Use of data for adaptive learning
In their Adaptive Learning Guide, USAID defines Adaptive Learning as the intentional adoption of strategies and actions to facilitate critical reflection and analysis of data, information, and knowledge—on a continuous basis and from a wide range of sources—to inform decisions that optimize program implementation and effectiveness in expected, unexpected, and changing circumstances.
Data plays a key role in any adaptive learning strategy. If incorporated from the beginning, it can shape the path the project takes based on actual evidence, and new data can inform crucial shifts throughout the implementation process. Monitoring, Evaluation, and Learning (MEL) activities, while important, are not always enough, either being too infrequent or too focused on whether outcome targets are being met. If used and interpreted correctly, data that supplements MEL can allow projects to pivot effectively at any point and lead to better outcomes.
Many organizations, particularly small ones with limited resources, do not have the capacity for formal MEL activities. In such cases, it is possible to adapt the Continuous and Lean MEL Approach created by the Transparency and Accountability Initiative for their Data for Accountability projects to any project with an adaptive learning approach.
If possible, data and evidence should be incorporated into project design from the beginning. This evidence can come from the system- and stakeholder-mapping exercises, stakeholder interviews and other field research, and simple desk research that can lead to a robust implementation strategy, informed by lessons from the field and from previous programs (yours or others), from the get-go.
It is also important to be able to adapt during implementation based on new evidence or shifts in political or system dynamics. The roles of and relationships between relevant stakeholders and institutions should be regularly monitored and assessed. Such changes could create new roadblocks to implementation or provide new opportunities, and effective monitoring can allow projects to respond to these new dynamics in the most effective or least disruptive ways.
Another tool is regular reflection throughout a project, including check-ins with partners, participants, and stakeholders. These provide an opportunity to assess how a project is going, how much progress is being made, and create a space where adaptation can be made based on feedback and evidence.

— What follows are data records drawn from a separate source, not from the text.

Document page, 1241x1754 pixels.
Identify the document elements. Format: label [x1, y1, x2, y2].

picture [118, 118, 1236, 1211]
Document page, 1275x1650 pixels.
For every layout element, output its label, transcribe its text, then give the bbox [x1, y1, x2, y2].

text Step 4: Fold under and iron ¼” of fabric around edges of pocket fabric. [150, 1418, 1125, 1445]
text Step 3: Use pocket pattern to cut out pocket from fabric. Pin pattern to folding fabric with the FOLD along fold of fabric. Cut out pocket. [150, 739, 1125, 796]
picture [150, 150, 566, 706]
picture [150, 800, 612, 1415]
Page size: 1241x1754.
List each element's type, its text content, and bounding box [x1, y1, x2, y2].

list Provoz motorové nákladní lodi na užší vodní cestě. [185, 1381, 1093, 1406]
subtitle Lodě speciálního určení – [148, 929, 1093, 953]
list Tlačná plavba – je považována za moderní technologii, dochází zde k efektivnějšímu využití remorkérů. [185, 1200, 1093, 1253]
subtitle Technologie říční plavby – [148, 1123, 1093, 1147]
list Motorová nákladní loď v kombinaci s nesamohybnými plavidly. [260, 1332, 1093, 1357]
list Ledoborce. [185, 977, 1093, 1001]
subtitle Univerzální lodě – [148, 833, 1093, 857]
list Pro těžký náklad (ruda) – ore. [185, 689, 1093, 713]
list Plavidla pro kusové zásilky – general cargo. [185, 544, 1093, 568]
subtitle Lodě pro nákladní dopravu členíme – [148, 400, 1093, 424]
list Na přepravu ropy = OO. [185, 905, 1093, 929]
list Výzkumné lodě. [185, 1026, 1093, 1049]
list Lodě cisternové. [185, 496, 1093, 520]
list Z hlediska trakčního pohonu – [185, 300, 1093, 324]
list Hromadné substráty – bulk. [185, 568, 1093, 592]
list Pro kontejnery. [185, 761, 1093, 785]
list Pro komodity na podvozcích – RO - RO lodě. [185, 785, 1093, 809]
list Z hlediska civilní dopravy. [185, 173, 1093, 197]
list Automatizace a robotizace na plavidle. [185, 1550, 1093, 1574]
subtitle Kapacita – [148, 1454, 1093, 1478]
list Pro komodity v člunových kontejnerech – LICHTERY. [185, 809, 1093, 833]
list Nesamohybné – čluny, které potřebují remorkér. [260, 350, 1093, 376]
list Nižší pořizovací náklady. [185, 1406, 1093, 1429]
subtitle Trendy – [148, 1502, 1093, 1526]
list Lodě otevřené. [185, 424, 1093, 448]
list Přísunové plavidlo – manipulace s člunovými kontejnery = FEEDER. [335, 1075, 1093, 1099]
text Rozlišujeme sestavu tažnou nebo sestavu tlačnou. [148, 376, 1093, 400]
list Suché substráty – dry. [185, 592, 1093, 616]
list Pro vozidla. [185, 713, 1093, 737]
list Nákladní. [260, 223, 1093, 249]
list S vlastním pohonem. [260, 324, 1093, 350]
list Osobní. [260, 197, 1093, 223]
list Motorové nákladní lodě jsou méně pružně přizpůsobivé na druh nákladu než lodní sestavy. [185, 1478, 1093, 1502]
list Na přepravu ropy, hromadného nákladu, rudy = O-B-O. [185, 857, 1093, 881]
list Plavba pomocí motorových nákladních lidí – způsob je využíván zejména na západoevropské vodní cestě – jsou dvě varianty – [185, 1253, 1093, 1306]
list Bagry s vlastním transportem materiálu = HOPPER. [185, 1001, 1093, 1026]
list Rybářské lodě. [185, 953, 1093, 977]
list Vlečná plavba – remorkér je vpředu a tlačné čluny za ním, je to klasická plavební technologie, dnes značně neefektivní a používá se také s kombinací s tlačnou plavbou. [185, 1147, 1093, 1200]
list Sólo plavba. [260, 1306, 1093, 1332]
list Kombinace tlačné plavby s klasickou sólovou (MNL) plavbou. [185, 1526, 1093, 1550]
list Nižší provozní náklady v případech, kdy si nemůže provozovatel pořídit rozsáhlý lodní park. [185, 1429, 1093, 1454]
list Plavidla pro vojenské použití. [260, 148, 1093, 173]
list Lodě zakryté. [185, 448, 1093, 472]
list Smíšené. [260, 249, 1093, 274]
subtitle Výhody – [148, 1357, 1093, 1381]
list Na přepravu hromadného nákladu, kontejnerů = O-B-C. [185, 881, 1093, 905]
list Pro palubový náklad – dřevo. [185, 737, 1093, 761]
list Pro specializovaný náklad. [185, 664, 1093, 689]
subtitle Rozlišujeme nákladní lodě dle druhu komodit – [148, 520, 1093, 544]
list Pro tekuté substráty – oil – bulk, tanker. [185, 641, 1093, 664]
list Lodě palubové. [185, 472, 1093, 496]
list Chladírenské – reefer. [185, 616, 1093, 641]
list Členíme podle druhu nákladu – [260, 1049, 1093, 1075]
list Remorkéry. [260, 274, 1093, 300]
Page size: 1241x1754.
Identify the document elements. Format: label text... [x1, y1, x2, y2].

Finally, at the end of a project, it is vital to reflect on, distil, and share the lessons learned during implementation. Not only is this valuable to the implementing organization in designing future projects, but sharing it more broadly allows other organizations and stakeholders to learn those lessons as well, ensuring another data point is out there and available for others to use. In this way, using data to inform adaptive learning approaches has benefits that reach beyond just better outcomes for a single project.